> About this exercise: Rewrite the text of the items below so that every "Wuppertal" becomes "Solingen" and nothing else changes. Leave the pictures out.
- - - -
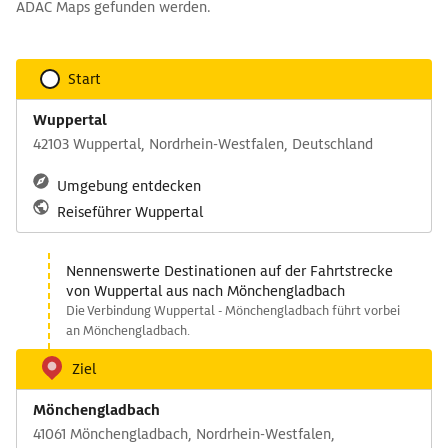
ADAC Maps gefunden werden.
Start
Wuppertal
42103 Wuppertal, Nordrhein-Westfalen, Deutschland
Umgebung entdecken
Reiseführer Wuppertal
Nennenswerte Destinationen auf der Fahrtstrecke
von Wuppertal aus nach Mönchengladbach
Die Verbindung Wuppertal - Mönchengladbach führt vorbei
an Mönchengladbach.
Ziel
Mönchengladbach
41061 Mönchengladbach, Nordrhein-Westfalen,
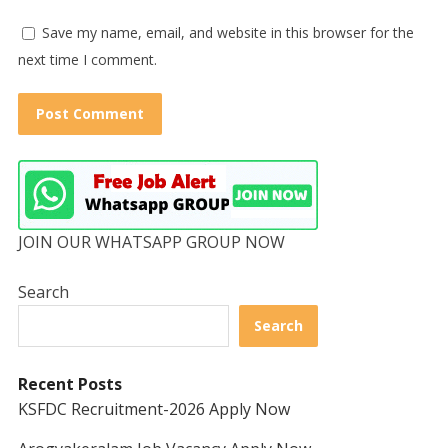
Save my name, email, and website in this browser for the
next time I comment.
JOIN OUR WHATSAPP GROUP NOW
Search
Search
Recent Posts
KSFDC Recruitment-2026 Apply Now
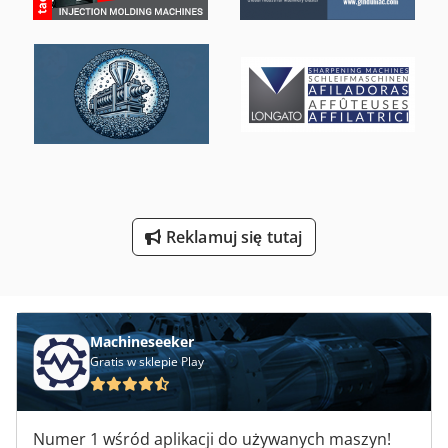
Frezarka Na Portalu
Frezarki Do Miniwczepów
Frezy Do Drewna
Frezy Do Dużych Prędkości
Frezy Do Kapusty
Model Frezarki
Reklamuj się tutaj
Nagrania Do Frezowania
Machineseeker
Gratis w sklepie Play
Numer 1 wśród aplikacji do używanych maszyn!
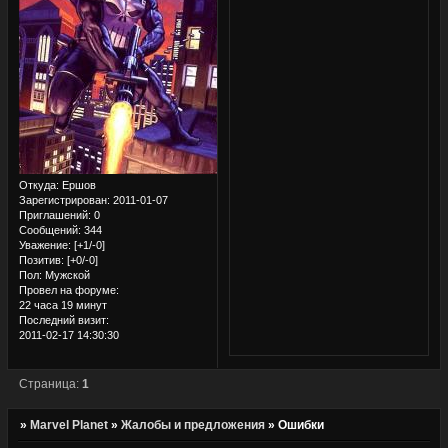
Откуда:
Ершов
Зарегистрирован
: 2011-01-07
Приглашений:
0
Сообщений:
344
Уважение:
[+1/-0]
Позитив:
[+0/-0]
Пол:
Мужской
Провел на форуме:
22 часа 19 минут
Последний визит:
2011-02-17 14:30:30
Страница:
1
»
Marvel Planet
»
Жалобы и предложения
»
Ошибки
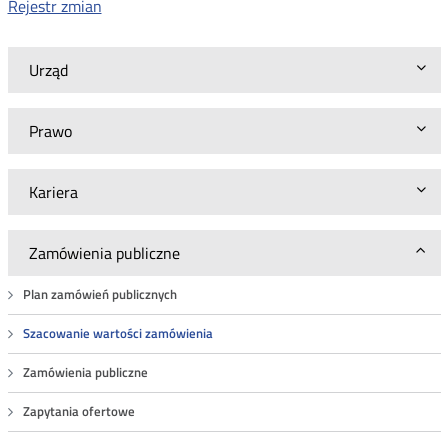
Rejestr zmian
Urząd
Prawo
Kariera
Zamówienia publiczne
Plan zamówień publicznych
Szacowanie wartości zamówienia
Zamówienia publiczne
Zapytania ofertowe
- - - -
> Response area:
ADAC Maps gefunden werden.
Start
Solingen
42103 Solingen, Nordrhein-Westfalen, Deutschland
Umgebung entdecken
Reiseführer Solingen
Nennenswerte Destinationen auf der Fahrtstrecke
von Solingen aus nach Mönchengladbach
Die Verbindung Solingen - Mönchengladbach führt vorbei
an Mönchengladbach.
Ziel
Mönchengladbach
41061 Mönchengladbach, Nordrhein-Westfalen,
Save my name, email, and website in this browser for the
next time I comment.
JOIN OUR WHATSAPP GROUP NOW
Search
Search
Recent Posts
KSFDC Recruitment-2026 Apply Now
Frezarka Na Portalu
Frezarki Do Miniwczepów
Frezy Do Drewna
Frezy Do Dużych Prędkości
Frezy Do Kapusty
Model Frezarki
Reklamuj się tutaj
Nagrania Do Frezowania
Machineseeker
Gratis w sklepie Play
Numer 1 wśród aplikacji do używanych maszyn!
Откуда:
Ершов
Зарегистрирован
: 2011-01-07
Приглашений:
0
Сообщений:
344
Уважение:
[+1/-0]
Позитив:
[+0/-0]
Пол:
Мужской
Провел на форуме:
22 часа 19 минут
Последний визит:
2011-02-17 14:30:30
Страница:
1
»
Marvel Planet
»
Жалобы и предложения
»
Ошибки
Rejestr zmian
Urząd
Prawo
Kariera
Zamówienia publiczne
Plan zamówień publicznych
Szacowanie wartości zamówienia
Zamówienia publiczne
Zapytania ofertowe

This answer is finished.